--- Task directions ---
Reproduce all of the records below word for word, changing nothing.

Stored data
::::

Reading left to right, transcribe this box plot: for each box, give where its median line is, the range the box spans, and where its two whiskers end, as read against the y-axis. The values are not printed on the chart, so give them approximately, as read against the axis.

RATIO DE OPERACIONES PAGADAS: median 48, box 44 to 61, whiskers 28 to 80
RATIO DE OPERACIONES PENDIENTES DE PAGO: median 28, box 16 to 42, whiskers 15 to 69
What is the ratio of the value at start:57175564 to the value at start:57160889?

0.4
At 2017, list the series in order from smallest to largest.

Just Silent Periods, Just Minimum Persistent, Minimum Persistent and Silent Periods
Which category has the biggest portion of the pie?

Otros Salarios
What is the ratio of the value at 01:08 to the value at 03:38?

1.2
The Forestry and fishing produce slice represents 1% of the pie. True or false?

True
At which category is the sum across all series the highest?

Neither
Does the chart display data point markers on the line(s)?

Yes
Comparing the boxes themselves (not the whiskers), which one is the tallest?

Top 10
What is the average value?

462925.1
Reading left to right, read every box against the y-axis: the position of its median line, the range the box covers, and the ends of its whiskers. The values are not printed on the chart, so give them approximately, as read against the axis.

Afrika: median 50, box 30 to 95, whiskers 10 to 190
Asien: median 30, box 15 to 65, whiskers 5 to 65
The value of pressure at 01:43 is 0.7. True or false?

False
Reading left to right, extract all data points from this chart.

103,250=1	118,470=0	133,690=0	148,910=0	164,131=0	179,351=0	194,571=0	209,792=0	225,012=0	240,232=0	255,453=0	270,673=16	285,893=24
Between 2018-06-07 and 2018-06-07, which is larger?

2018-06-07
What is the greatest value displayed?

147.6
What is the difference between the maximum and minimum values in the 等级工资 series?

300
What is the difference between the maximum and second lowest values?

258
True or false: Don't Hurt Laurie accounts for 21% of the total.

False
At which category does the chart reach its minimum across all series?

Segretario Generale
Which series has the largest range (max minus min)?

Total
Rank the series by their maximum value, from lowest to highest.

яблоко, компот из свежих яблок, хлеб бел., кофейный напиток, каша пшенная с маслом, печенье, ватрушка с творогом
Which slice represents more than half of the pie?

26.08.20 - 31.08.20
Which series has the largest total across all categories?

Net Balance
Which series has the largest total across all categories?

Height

::::

--- Answer for the task ---
Reading left to right, transcribe this box plot: for each box, give where its median line is, the range the box spans, and where its two whiskers end, as read against the y-axis. The values are not printed on the chart, so give them approximately, as read against the axis.

RATIO DE OPERACIONES PAGADAS: median 48, box 44 to 61, whiskers 28 to 80
RATIO DE OPERACIONES PENDIENTES DE PAGO: median 28, box 16 to 42, whiskers 15 to 69
What is the ratio of the value at start:57175564 to the value at start:57160889?

0.4
At 2017, list the series in order from smallest to largest.

Just Silent Periods, Just Minimum Persistent, Minimum Persistent and Silent Periods
Which category has the biggest portion of the pie?

Otros Salarios
What is the ratio of the value at 01:08 to the value at 03:38?

1.2
The Forestry and fishing produce slice represents 1% of the pie. True or false?

True
At which category is the sum across all series the highest?

Neither
Does the chart display data point markers on the line(s)?

Yes
Comparing the boxes themselves (not the whiskers), which one is the tallest?

Top 10
What is the average value?

462925.1
Reading left to right, read every box against the y-axis: the position of its median line, the range the box covers, and the ends of its whiskers. The values are not printed on the chart, so give them approximately, as read against the axis.

Afrika: median 50, box 30 to 95, whiskers 10 to 190
Asien: median 30, box 15 to 65, whiskers 5 to 65
The value of pressure at 01:43 is 0.7. True or false?

False
Reading left to right, extract all data points from this chart.

103,250=1	118,470=0	133,690=0	148,910=0	164,131=0	179,351=0	194,571=0	209,792=0	225,012=0	240,232=0	255,453=0	270,673=16	285,893=24
Between 2018-06-07 and 2018-06-07, which is larger?

2018-06-07
What is the greatest value displayed?

147.6
What is the difference between the maximum and minimum values in the 等级工资 series?

300
What is the difference between the maximum and second lowest values?

258
True or false: Don't Hurt Laurie accounts for 21% of the total.

False
At which category does the chart reach its minimum across all series?

Segretario Generale
Which series has the largest range (max minus min)?

Total
Rank the series by their maximum value, from lowest to highest.

яблоко, компот из свежих яблок, хлеб бел., кофейный напиток, каша пшенная с маслом, печенье, ватрушка с творогом
Which slice represents more than half of the pie?

26.08.20 - 31.08.20
Which series has the largest total across all categories?

Net Balance
Which series has the largest total across all categories?

Height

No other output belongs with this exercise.